The group is also moving forward with plans for a $3.5M expansion of their Michigan facility.  This will add 35,000 square feet to the facility, providing their assembly operations with needed space to accommodate their broadening product line.  In addition the expansion will add needed office space and engineering testing areas.  They will not, however, be proceeding with the planned $1.3M expansion of the Florida facility in light of this.  They now will review options to modestly expand training and office space in Florida at a significantly lower cost. 

After the year-end, in January, the group purchased the business assets of Line Dragon, a US-based provider of concrete placing and hose dragging equipment to the concrete industry.  The acquisition was for $2M in cash with ongoing performance payments.

Going forward, the board believes the group has numerous meaningful growth opportunities next year that is supported by positive non-residential construction market conditions and reinforced by customers reporting project backlogs that extend beyond 2019.  Based on this, they are confident that they will deliver another year of profitable growth.

At the current share price the shares are trading on a PE ratio of 9.8 which increases to 10.9 on next year’s forecast.  After a 23% increase in the dividends, and including a supplemental dividend, the shares are yielding 6.8% but this falls to 5.2% on next year’s forecast.  At the year-end the group had a net cash position of $28.2M compared to $19M at the end of the prior year. 
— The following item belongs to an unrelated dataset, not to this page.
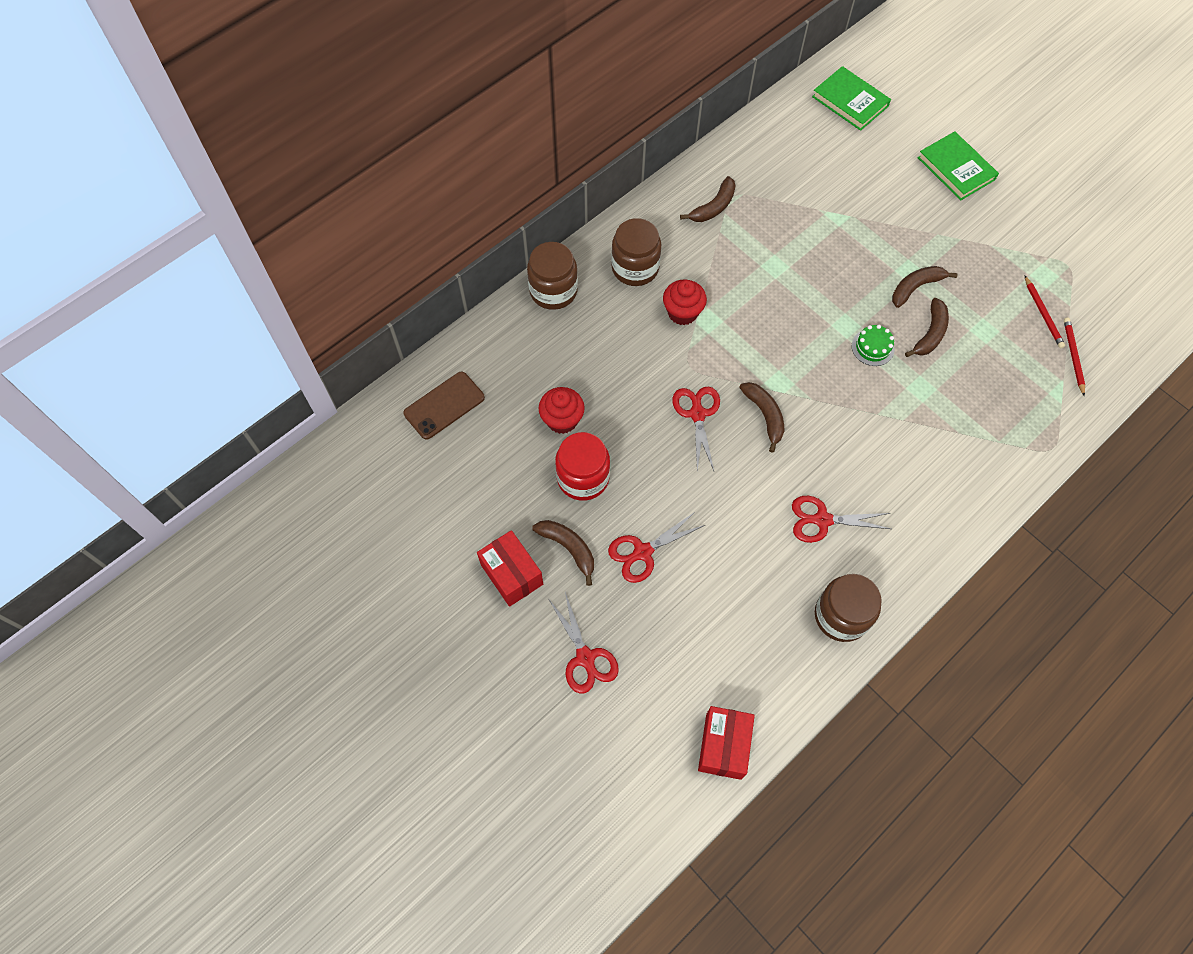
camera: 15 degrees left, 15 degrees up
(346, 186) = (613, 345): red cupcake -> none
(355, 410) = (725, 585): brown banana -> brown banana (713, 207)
On the 7th June the group released a trading update covering the first five months of the year.  Trading in the period has fallen below management expectations, primarily due to adverse weather conditions in the US where broad sections experienced the highest levels of rainfall on record.  This has delayed project starts which has slowed the pace of equipment purchases, the impact of which was seen in March and April.  Whilst there was an improvement in trading towards the end of May and they expect trading in the US will improve through the rest of the year, they now do not expect to fully recapture the shortfall in the current year.
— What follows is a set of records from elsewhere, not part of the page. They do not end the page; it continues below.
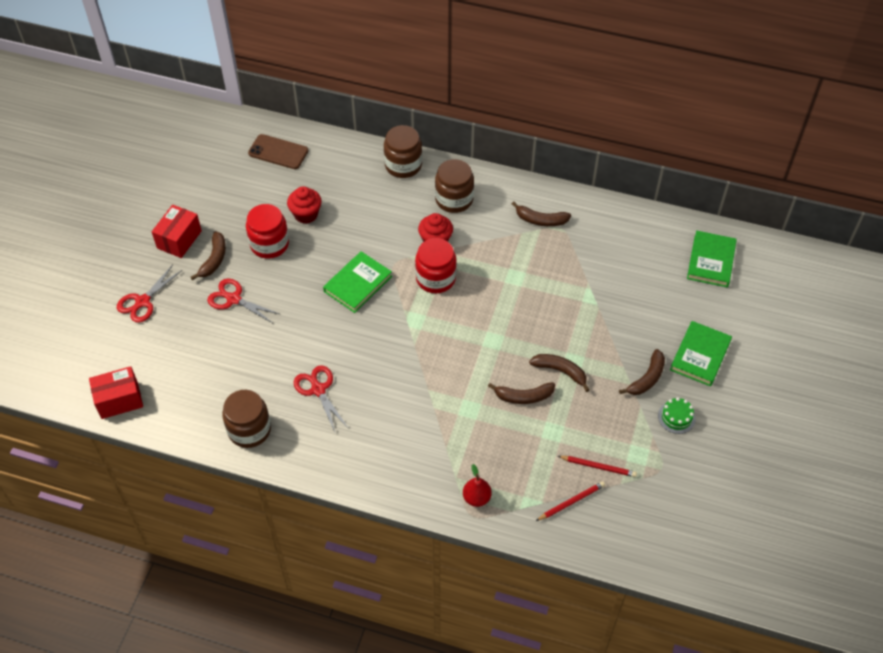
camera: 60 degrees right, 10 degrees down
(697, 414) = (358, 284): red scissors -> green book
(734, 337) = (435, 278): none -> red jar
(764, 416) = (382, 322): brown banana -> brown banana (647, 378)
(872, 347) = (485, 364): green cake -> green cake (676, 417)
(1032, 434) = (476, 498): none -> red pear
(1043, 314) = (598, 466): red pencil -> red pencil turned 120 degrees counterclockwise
As such they now expect to deliver revenues of $87M, EBITDA of around $28M and expect to have year-end net cash of $18M.  The positive US market conditions have not changed and whilst they expect it will take some time for momentum to rebuild, the level of work in front of their customers remains significant. 

In the group’s other main markets, Europe and China, as well as in the ROW territories, trading has been comparable to 2018 and they continue to see opportunities for growth in the second half. Growth in India has been steady.  The Middle East and Latin America are trading below 2018 levels, but they expect to see improvements in the second half notwithstanding the political uncertainty and economic challenges in these regions.

Overall then 2018 has been a good year for the group.  Profits were up, net assets increased and the operating cash flow improved with plenty of free cash generated.  Unfortunately this performance has not transferred into 2019.  The main problem is being blamed on the weather in the US, by far the most important market.  Elsewhere Europe, China and ROW seem solid if not great but the Middle East and Latin America is not doing well.  With an improvement in the weather in the US, sales have improved but not enough to offset the shortfall.  It does appear that global markets in general are more subdued but as long as the US market remains robust, this should be temporary.  With a forward PE of 10.9 and yield of 5.2% this still seems decent value.